Glider observations in the Western Mediterranean Sea: their assimilation and impact assessment using four analysis and forecasting systems

Ali Aydogdu ^1* Romain Escudier ² Jaime Hernandez-Lasheras ^1,3 Carolina Amadio ⁴ Jenny Pistoia ¹ Nikolaos Zarokanellos ³ Gianpiero Cossarini ⁴ Elisabeth Remy ² Baptiste Mourre ^3,5

• ¹ CMCC Foundation - Euro-Mediterranean Center on Climate Change, Bologna, Italy
• ² Observations pour Les Systèmes D’analyse et de Prévision, Mercator-Océan, Toulouse, France
• ³ Balearic Islands Coastal Ocean Observing and Forecasting System (SOCIB), Palma de Mallorca, Spain
• ⁴ National Institute of Oceanography and Applied Geophysics (Italy), Trieste, Friuli-Venezia Giulia, Italy
• ⁵ Mediterranean Institute for Advanced Studies, Spanish National Research Council (CSIC), Esporles, Spain

We present an impact assessment of temperature and salinity glider observations on physical analysis and forecasting systems operating in the Western Mediterranean Sea through one-year-long coordinated experiments. A unique set of glider observations including data from several endurance lines provided by different institutions is assimilated in the three systems. Results are compared against an assimilation-free run and an assimilative-run that with each systems' default configuration. Moreover, an additional biogeochemical analysis system is forced by two physical runs with and without the assimilation of glider observations. First of all, we demonstrate that glider data assimilation has an overall positive impact on the state estimation of the Western Mediterranean Sea, independently of the system employed and the pre-processing approach used to ingest the glider measurements. Secondly, we show that it helps improve the representation of mesoscale structures, in particular the location and size of an intense anticyclonic eddy observed in the Balearic Sea. Thirdly, the geostrophic currents and transport of Winter Intermediate Water in the Ibiza Channel are also improved.
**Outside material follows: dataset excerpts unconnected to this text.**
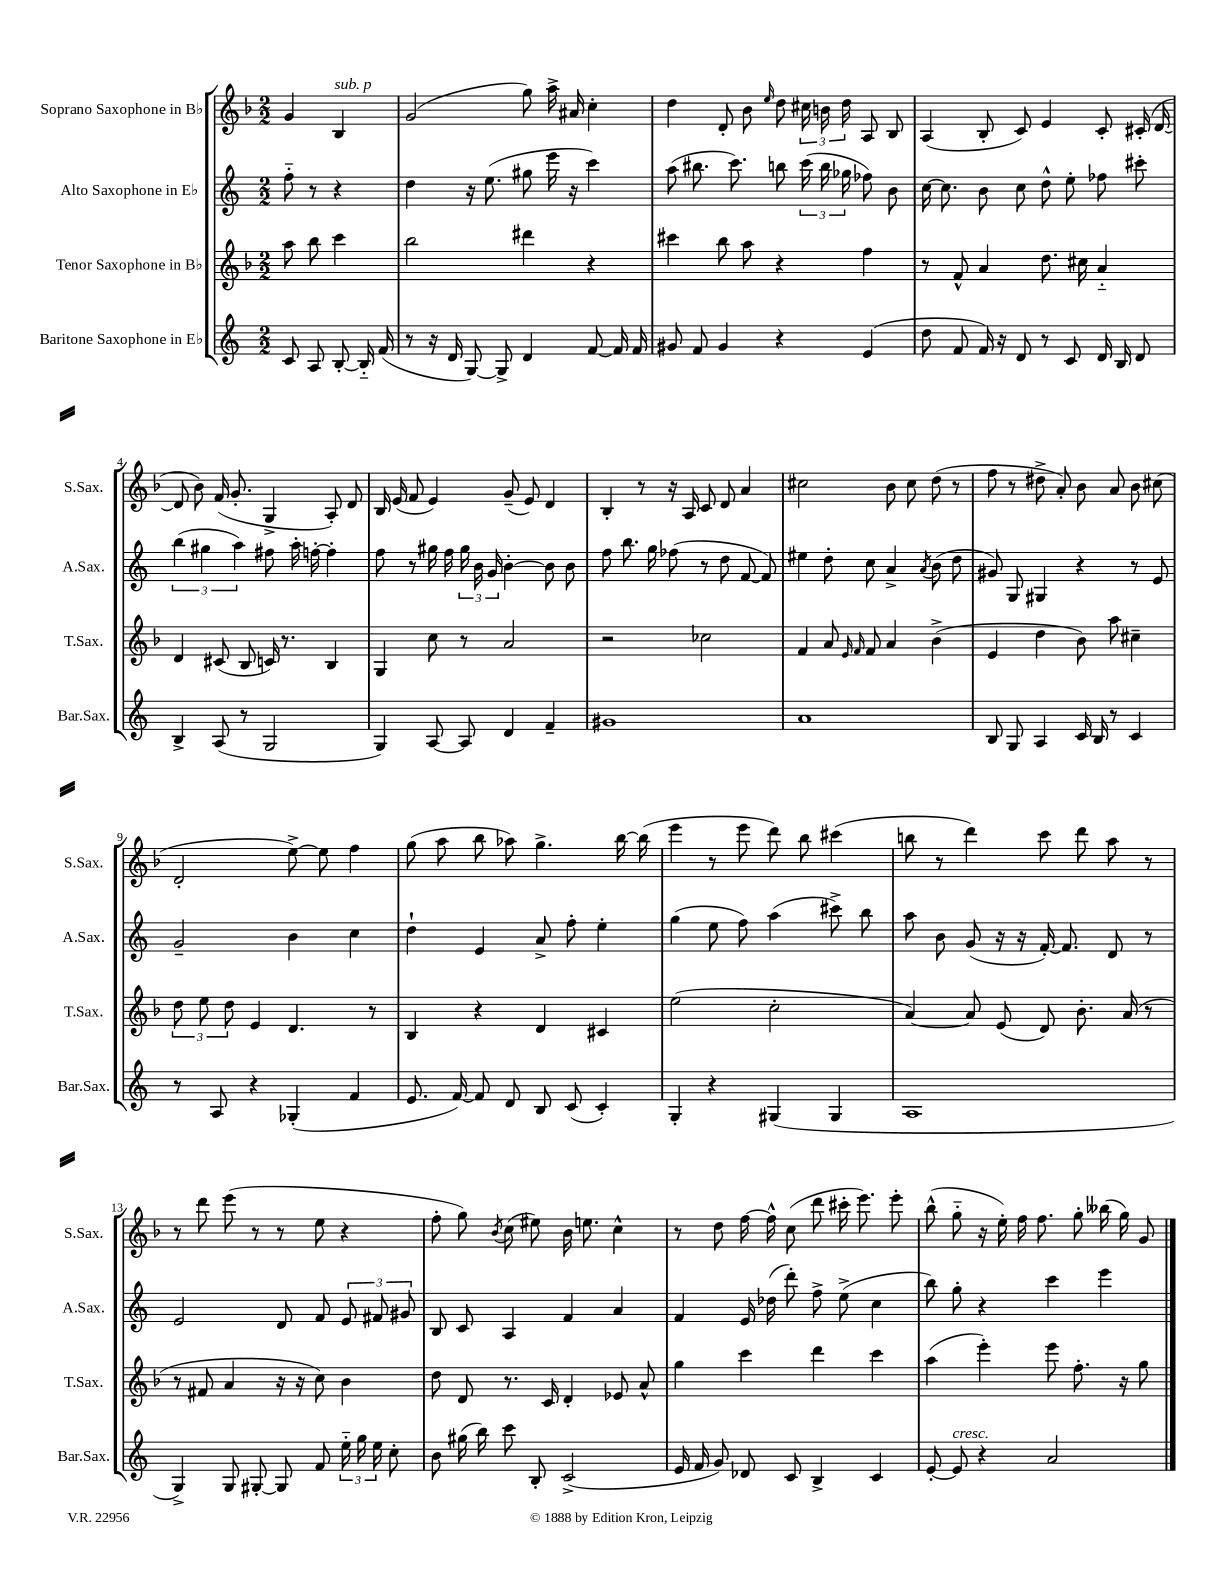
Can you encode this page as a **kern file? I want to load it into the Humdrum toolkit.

**kern	**kern	**kern	**kern
*staff4	*staff3	*staff2	*staff1
*clefG2	*clefG2	*clefG2	*clefG2
*k[]	*k[b-]	*k[]	*k[b-]
*M2/2	*M2/2	*M2/2	*M2/2
8c/	8aa\	8ff'~\	4g/
8A/	8bb-\	8r	.
[8B'/	4ccc\	4r	4B-/
16B'~/]	.	.	.
(16f/	.	.	.
=	=	=	=
8r	2bb-\	4dd\	(2g/
16r	.	.	.
16d/	.	.	.
[8G/)	.	16r	.
.	.	(8.ee\	.
8G^/]	.	.	.
4d/	4ddd#\	8gg#\	8gg\)
.	.	16eee\	16aa^\
.	.	16r	16a#/
[8f/	4r	4ccc\)	4cc'\
16f/]	.	.	.
16f/	.	.	.
=	=	=	=
8g#/	4ccc#\	(8aa\	4dd\
8f/	.	8.bb#\	.
4g#/	8bb-\	.	8d'/
.	.	8.ccc\)	.
.	8aa\	.	8b-\
.	.	.	16qqee/
4r	4r	8bb\	8dd\
.	.	(24ccc\	24cc#\
.	.	24bb\	24b\
.	.	24gg-\	24dd\
(4e/	4ff\	8ff-\)	8A/
.	.	8b\	8B-/
=	=	=	=
8dd\	8r	[16cc\	(4A/
.	.	8.cc\]	.
8f/	8f^^/	.	.
16f/)	4a/	8b\	8B-'/
16r	.	.	.
8d/	.	8cc\	8c/)
8r	8.dd\	8dd^^\	4e/
8c/	.	8ee'\	.
.	16cc#\	.	.
16d/	4a'~/	8ff-\	8c'/
16B/	.	.	.
8d/	.	8ccc#'\	(16c#'/
.	.	.	[16d/
=	=	=	=
4B^/	4d/	(6bb\	8d/]
.	.	.	8b-\)
.	.	6gg#\	.
(8A/	(8c#/	.	(16f/
.	.	.	8.g'/
.	.	6aa\)	.
8r	8B-/	.	.
2G/	16c/)	8ff#\	4G^/
.	8.r	.	.
.	.	16aa'\	.
.	.	[16ff'\	.
.	4B-/	4ff'\]	8A'/)
.	.	.	8d/
=	=	=	=
4G/)	4G/	8ff\	16B-/
.	.	.	(16e/
.	.	8r	8f/
[8A/	8cc\	16gg#\	4e/)
.	.	16ff\	.
8A/]	8r	24gg#\	.
.	.	24b\	.
.	.	24g/	.
4d/	2a/	[4b'\	(8g~/
.	.	.	8e/)
4f~/	.	8b\]	4d/
.	.	8b\	.
=	=	=	=
1g#	2r	8ff\	4B-'/
.	.	8.bb\	.
.	.	.	8r
.	.	16gg\	.
.	.	(8ff-\	16r
.	.	.	16A/
.	2cc-\	8r	8c/
.	.	8dd\	8d/
.	.	[8f/	4a/
.	.	8f/])	.
=	=	=	=
1a	4f/	4ee#\	2cc#\
.	8a/	8dd'\	.
.	16qqe/	.	.
.	16qqf/	.	.
.	8f/	8cc\	.
.	4a/	4a^/	8b-\
.	.	.	8cc#\
.	.	8qa/	.
.	(4b-^\	(8b\	(8dd\
.	.	8dd\	8r
=	=	=	=
8B/	4e/	8g#/)	8ff\
8G/	.	8G/	8r
4A/	4dd\	4G#/	8dd#^\
.	.	.	8a'/)
16c/	8b-\)	4r	8b-\
16B/	.	.	.
8r	8aa\	.	8a/
4c/	4cc#~\	8r	8b-\
.	.	8e/	(8cc#\
=	=	=	=
8r	12dd\	2g~/	2d'/
.	12ee\	.	.
8A/	.	.	.
.	12dd\	.	.
4r	4e/	.	.
(4G-'/	4.d/	4b\	[8ee^\)
.	.	.	8ee\]
4f/	.	4cc\	4ff\
.	8r	.	.
=	=	=	=
8.e/	4B-/	4dd`\	(8gg\
.	.	.	8aa\
[16f/)	.	.	.
8f/]	4r	4e/	8bb-\
8d/	.	.	8aa-\)
8B/	4d/	8a^/	4.gg^\
(8c/	.	8ff'\	.
4c'/)	4c#/	4ee'\	.
.	.	.	[16bb-\
.	.	.	(16bb-\]
=	=	=	=
4G'/	(2ee\	(4gg\	4eee\
4r	.	8ee\	8r
.	.	8ff\)	8eee\
(4G#/	2cc'\	(4aa\	8ddd\)
.	.	.	8bb-\
4G#/	.	8ccc#^\)	(4ccc#\
.	.	8bb\	.
=	=	=	=
1A	[4a/)	8aa\	8bb\
.	.	8b\	8r
.	8a/]	(8g/	4ddd\)
.	(8e/	16r	.
.	.	16r	.
.	8d/)	[16f'/)	8ccc\
.	.	8.f/]	.
.	8.b-'\	.	8ddd\
.	.	8d/	8aa\
.	(16a/	.	.
.	8r	8r	8r
=	=	=	=
4G^/)	8r	2e/	8r
.	8f#/	.	8ddd\
8G/	4a/	.	(8eee\
[8G#'/	.	.	8r
8G#/]	16r	8d/	8r
.	16r	.	.
8f/	8cc\)	8f/	8ee\
24ee'~\	4b-\	12e/	4r
24gg\	.	.	.
24ee\	.	12f#/	.
8cc'\	.	.	.
.	.	12g#/	.
=	=	=	=
8b\	8dd\	8B/	8ff'\
(16gg#\	8d/	8c/	8gg\)
16bb\)	.	.	.
.	.	.	8qb-/
8ccc\	8.r	4A/	(8cc\
8B'/	.	.	8ee#\)
.	16c/	.	.
(2c^/	4d'/	4f/	16b-\
.	.	.	8.ee\
.	8e-/	4a/	4cc^^\
.	8a^^/	.	.
=	=	=	=
16e/	4gg\	4f/	8r
16f/	.	.	.
8g/)	.	.	8dd\
8d-/	4ccc\	16e/	[16ff\
.	.	(16dd-\	16ff^^\]
8c/	.	8ddd'\)	(8cc\
4B^/	4ddd\	8ff^\	8ddd\
.	.	(8ee^\	16ccc#'\
.	.	.	8.eee\)
4c/	4ccc\	4cc\	.
.	.	.	8eee'\
=	=	=	=
[8e'/	(4aa\	8bb\)	(8bb-^^\
8e/]	.	8gg'\	8gg'~\
4r	4eee'\)	4r	16r
.	.	.	16ee'\)
.	.	.	16ff\
.	.	.	8.ff\
2a/	8eee\	4ccc\	.
.	8.ff'\	.	8gg'\
.	.	4eee\	(16bb--\
.	16r	.	16gg\)
.	8gg\	.	8g/
==	==	==	==
*-	*-	*-	*-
Finally, the adjustment of the mixing after glider data assimilation in the physical system translated to a better estimate of chlorophyll distribution in the upper layer of the biogeochemical system. Leading to the same order of magnitude of improvement in the different forecasting systems, this intercomparison exercise provides robustness of the obtained impact assessment estimates. It also allows us to identify relative strengths and weaknesses of these systems, which are useful to identify future ways of improvement. Overall, this study demonstrates the value of repeated glider observations collected along endurance lines for regional ocean prediction.